When he’d realized she was gone, he’d nearly lost his mind. Raging at Drake and Willa, tearing the house apart for some sign that they’d been tricked. That more assassins had gotten in while they slept, but there was nothing.
That was when he saw the folded little slip of paper sticking out from beneath her pillow.
Etienne-
I can’t let you or the people who love you risk your own lives to protect mine.
Please forgive me.
-Taya
He let out a snarl and squeezed his eyes closed, wishing he knew where to channel all the wild, directionless rage and energy that still coursed through him.
He’d spent the past three days and nights scouring every square inch of the mountain, and although he’d caught her scent down the walkway, it trailed off quickly and he’d never caught it again.
Either she’d been picked up in a vehicle of some sort, or Mina had taken her. As angry as that betrayal would make him, at least if she was with the Valkyrie, Taya had some chance of surviving.
But why hadn’t she contacted him, then?
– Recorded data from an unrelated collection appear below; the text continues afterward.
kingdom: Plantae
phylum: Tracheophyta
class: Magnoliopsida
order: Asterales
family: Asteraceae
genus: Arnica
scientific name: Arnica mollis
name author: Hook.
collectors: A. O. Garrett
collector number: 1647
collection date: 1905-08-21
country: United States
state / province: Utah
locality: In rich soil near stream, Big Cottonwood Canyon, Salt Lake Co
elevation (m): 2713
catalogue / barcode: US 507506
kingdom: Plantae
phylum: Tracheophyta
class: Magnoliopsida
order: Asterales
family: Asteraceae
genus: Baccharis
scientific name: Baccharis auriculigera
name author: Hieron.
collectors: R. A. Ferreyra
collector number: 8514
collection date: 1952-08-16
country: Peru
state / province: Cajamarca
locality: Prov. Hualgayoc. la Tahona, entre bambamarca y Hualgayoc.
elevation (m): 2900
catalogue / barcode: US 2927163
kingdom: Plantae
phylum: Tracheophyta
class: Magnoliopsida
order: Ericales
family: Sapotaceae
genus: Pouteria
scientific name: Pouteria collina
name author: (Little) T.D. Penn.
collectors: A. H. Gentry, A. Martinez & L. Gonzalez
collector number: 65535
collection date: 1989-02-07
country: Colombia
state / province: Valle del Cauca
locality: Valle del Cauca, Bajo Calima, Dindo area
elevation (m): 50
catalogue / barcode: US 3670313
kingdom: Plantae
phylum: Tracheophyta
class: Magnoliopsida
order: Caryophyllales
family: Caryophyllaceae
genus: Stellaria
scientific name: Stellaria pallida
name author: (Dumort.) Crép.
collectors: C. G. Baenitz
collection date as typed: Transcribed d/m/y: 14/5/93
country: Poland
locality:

If only to let him know Taya was safe.
“Etienne, I know this is the last thing you want to consider right now, but maybe they’d be willing to negotiate with you,” Willa said softly.
He met her gaze, nearly undone by the sympathy in her red-rimmed eyes. She and Drake had been his saving grace the past few days, when he’d been on the brink of insanity. It was for that reason that he
didn’t shut her down instantly, and tell her that he would just as soon cut off his own arm as meet with those bastards.
“They’re still looking for Taya because of what she knows, but if you agree to a meeting about a mate, just maybe they would consider calling the search off and letting her go. Especially if she lays low.”
“No,” he said, swallowing past the grit in his throat. “They can’t be trusted. I would never know whether or not they’d held up their end of the bargain.”
He didn’t feel the need to add that the thought of finding another mate made him physically ill.
“You need to at least consider it,” Drake said, his tone brusque as he leaned on the table with both hands and held Etienne’s gaze. “You’re being a stubborn prick because you’re hurting, but if there is even a ten percent chance that Taya can live a life that doesn’t include being hunted by these sons a bitches, what choice do you really have?”
There was no question that the other dragon was right. And maybe once he could think straight, Etienne would thank him for the tough love. But right now, it was all he could do not to rip his throat out.
He tossed the last of his drink back and slammed the glass onto the tabletop hard enough that it shattered in his hand. He stared at the blood coursing down his wrist dispassionately before shoving himself to his feet.
“I’m going out. Don’t wait up.”
He cut a path toward the front door and shoved through it with his shoulder. The sun was setting, and the sky was painted purple and orange, but it could’ve been coated in ash for all he noticed.
He strode to the edge of the rocky cliff and stared over the ledge into the abyss. How many times had he looked down? How many times had he soared to the bottom just in case Taya had turned her ankle on a rock and slipped?
How was he ever going to live the rest of his life not knowing where she was? If she was safe? If she was happy?
“Ah, god,” he groaned, the acid in his stomach coursing up his throat. He leapt wildly from the cliff and closed his eyes, relishing the free-fall. The sense that, if he chose to, he could end it all here and the pain would stop.